Sibel, Suat’ı sürükler gibi getirip masaya oturturken; o hâlâ gözlerini ovuşturuyordu.
“Gördün değil mi Bahar? Bu adam her gün aynı şeyi yapıyor, tek kusuru sabahları uyanamaması.
Suat, kendine gelmekte zorlanıyordu gerçekten. Güç bela ‘Günaydın’ diyebildi. Sibel, kızarmış ekmeklerin üzerine yağ, reçel sürüp bebek gibi eşinin ağzına tıkıştırmaya çalışırken o da boğulmamak için çayını yudumluyordu. İmrenmiştim doğrusu, ‘Bir gün 
Oğuz’la böyle mutlu olabilecek miyiz?’ diye geçirdim içimden. 

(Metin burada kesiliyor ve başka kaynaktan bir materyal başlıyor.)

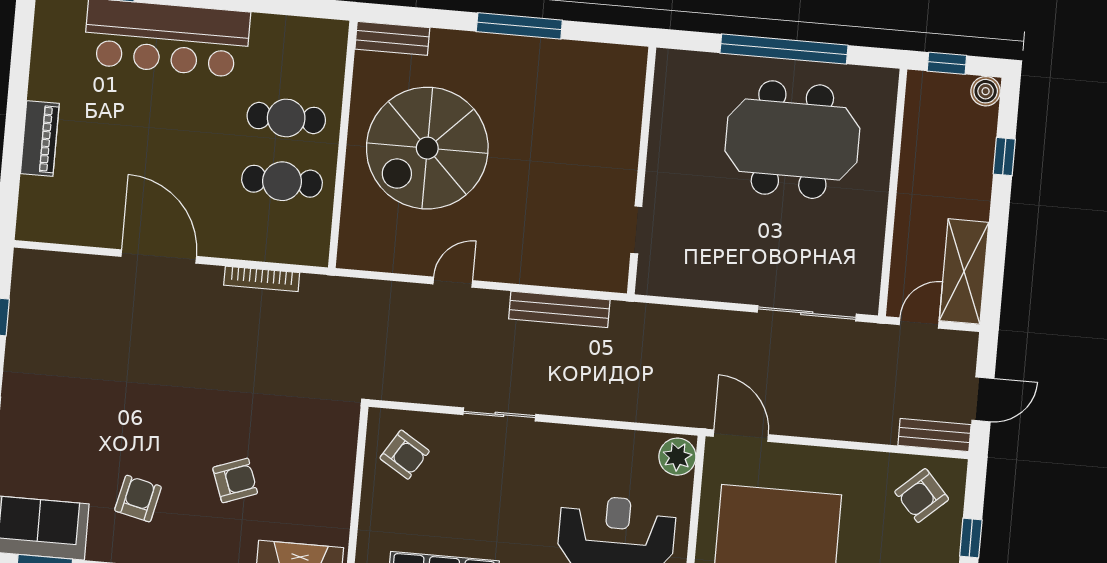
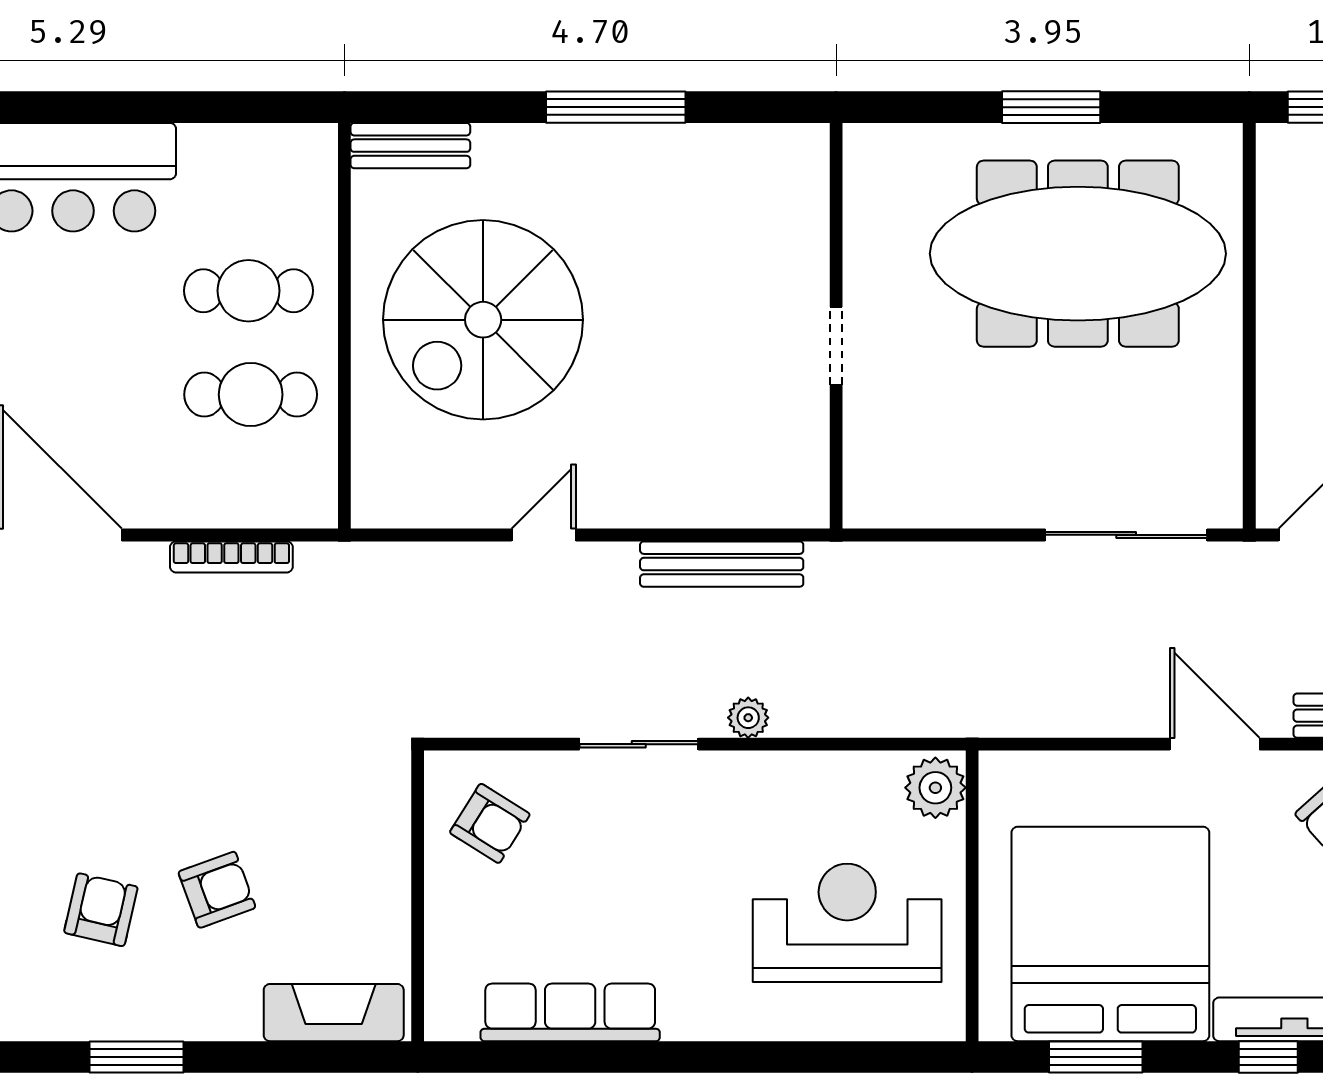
window: (784, 49) -> (1051, 107), width x0.47
meeting table: (792, 140) -> (1078, 254), width x1.36
doorway: (636, 230) -> (836, 346), moved
plant: (567, 404) -> (748, 718), added
door: (741, 436) -> (1215, 744), moved
armchair: (138, 499) -> (101, 910), moved

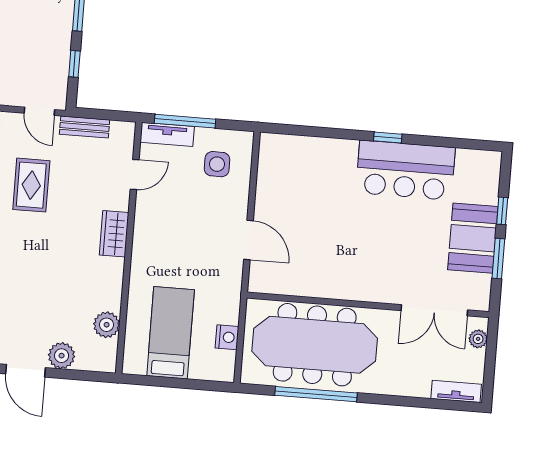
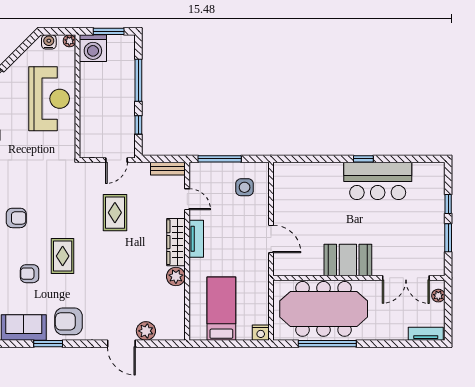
door: (39, 111) -> (117, 160), hinge flipped
bench: (85, 127) -> (168, 169), moved
tv unit: (167, 134) -> (196, 239), moved, turned -90
door: (135, 174) -> (187, 199), hinge flipped
wardrobe: (114, 234) -> (176, 242), width x1.50
booth: (473, 238) -> (348, 260), moved, turned 90
plant: (107, 325) -> (176, 277), moved
nightstand: (227, 337) -> (261, 333), moved, turned 90

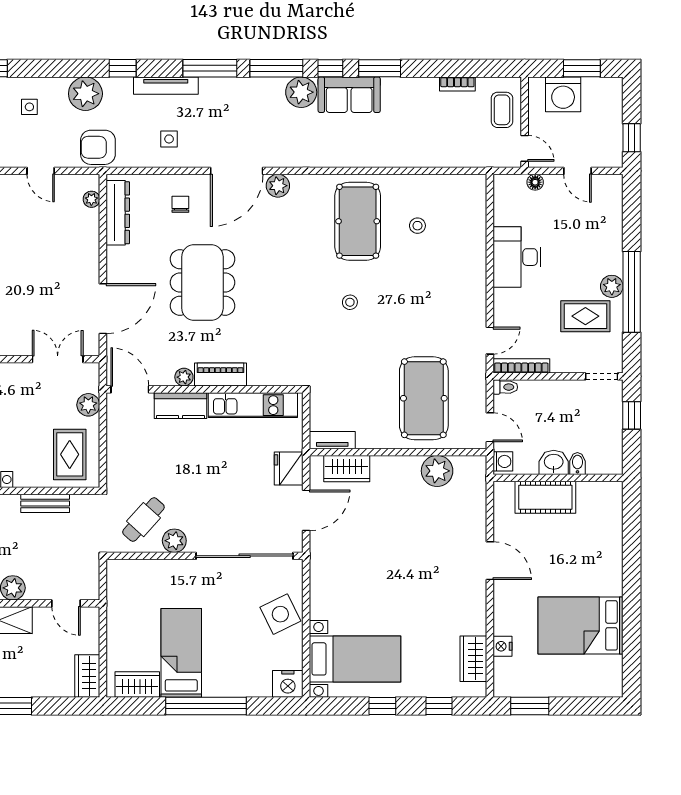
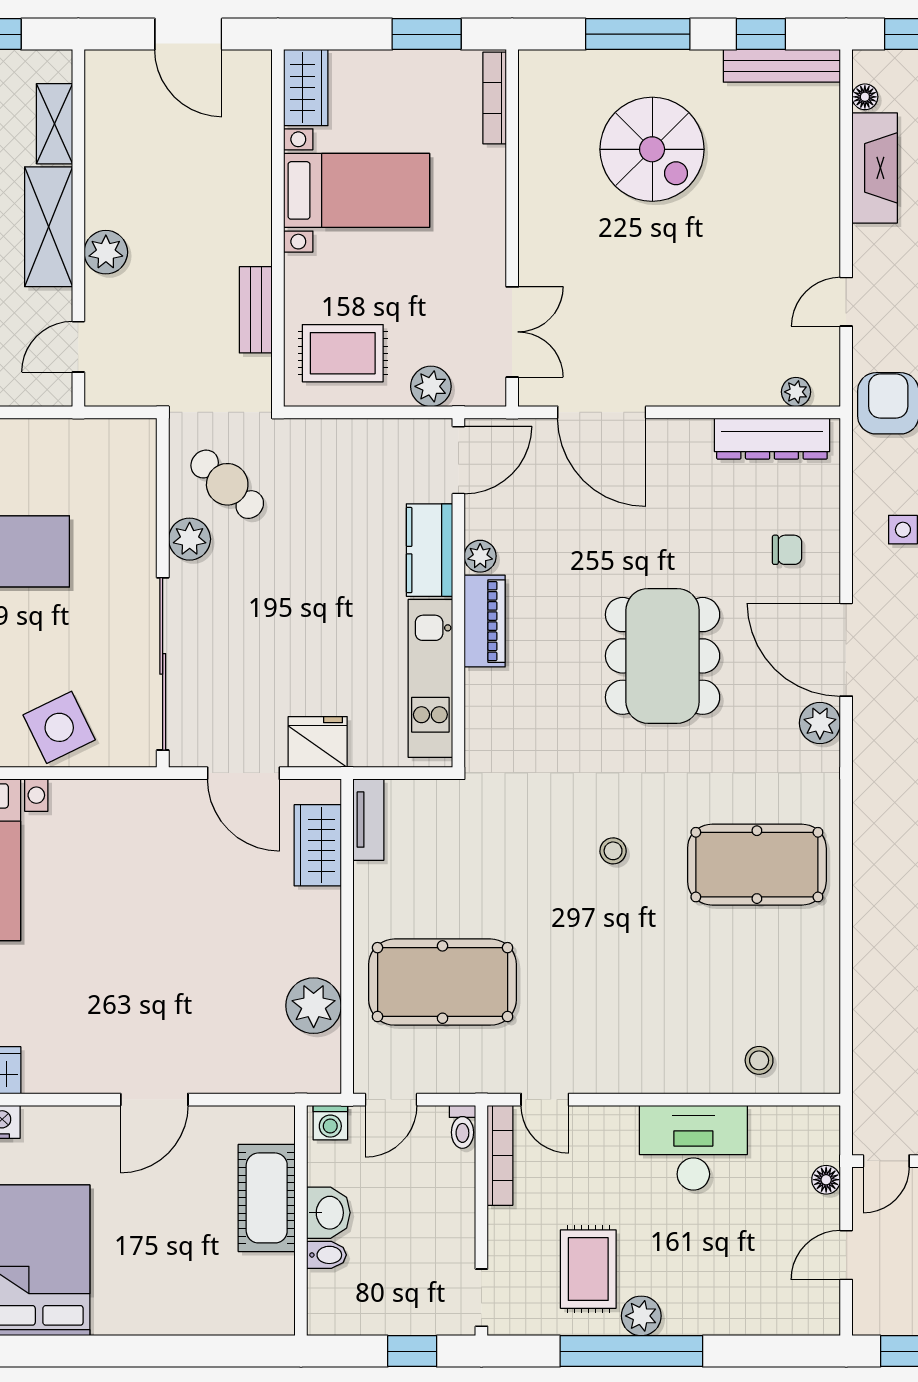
stool: (417, 226) -> (759, 1060), moved
dining table: (202, 283) -> (663, 656), moved, turned 90

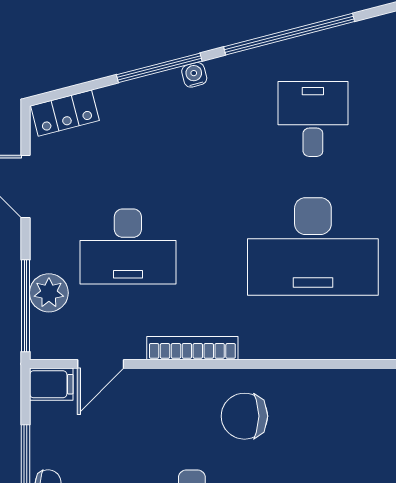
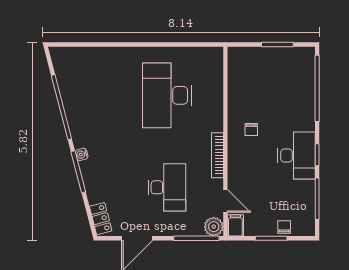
desk: (313, 119) -> (104, 95), removed
desk: (313, 246) -> (167, 95), turned 180
plant: (49, 293) -> (214, 227), moved
chair: (244, 416) -> (251, 129), width x0.54, depth x0.54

Kahvaltımız bittiğinde, Suat biraz biraz toparlanmıştı sanki.
“Bugün yolculuk ne tarafa bakalım?”
Sibel’le birbirimize bakıp, gülüştük.
“Giyecek bir şeyim kalmadı valla, Bahar kabul ederse Taksim’e gitmek istiyorum.”
Suat bana dönüp bıyık altından güldü. Bu, bence de iyi fikirdi.
“Olur tabii! Oraları da özledim, iyi olur.”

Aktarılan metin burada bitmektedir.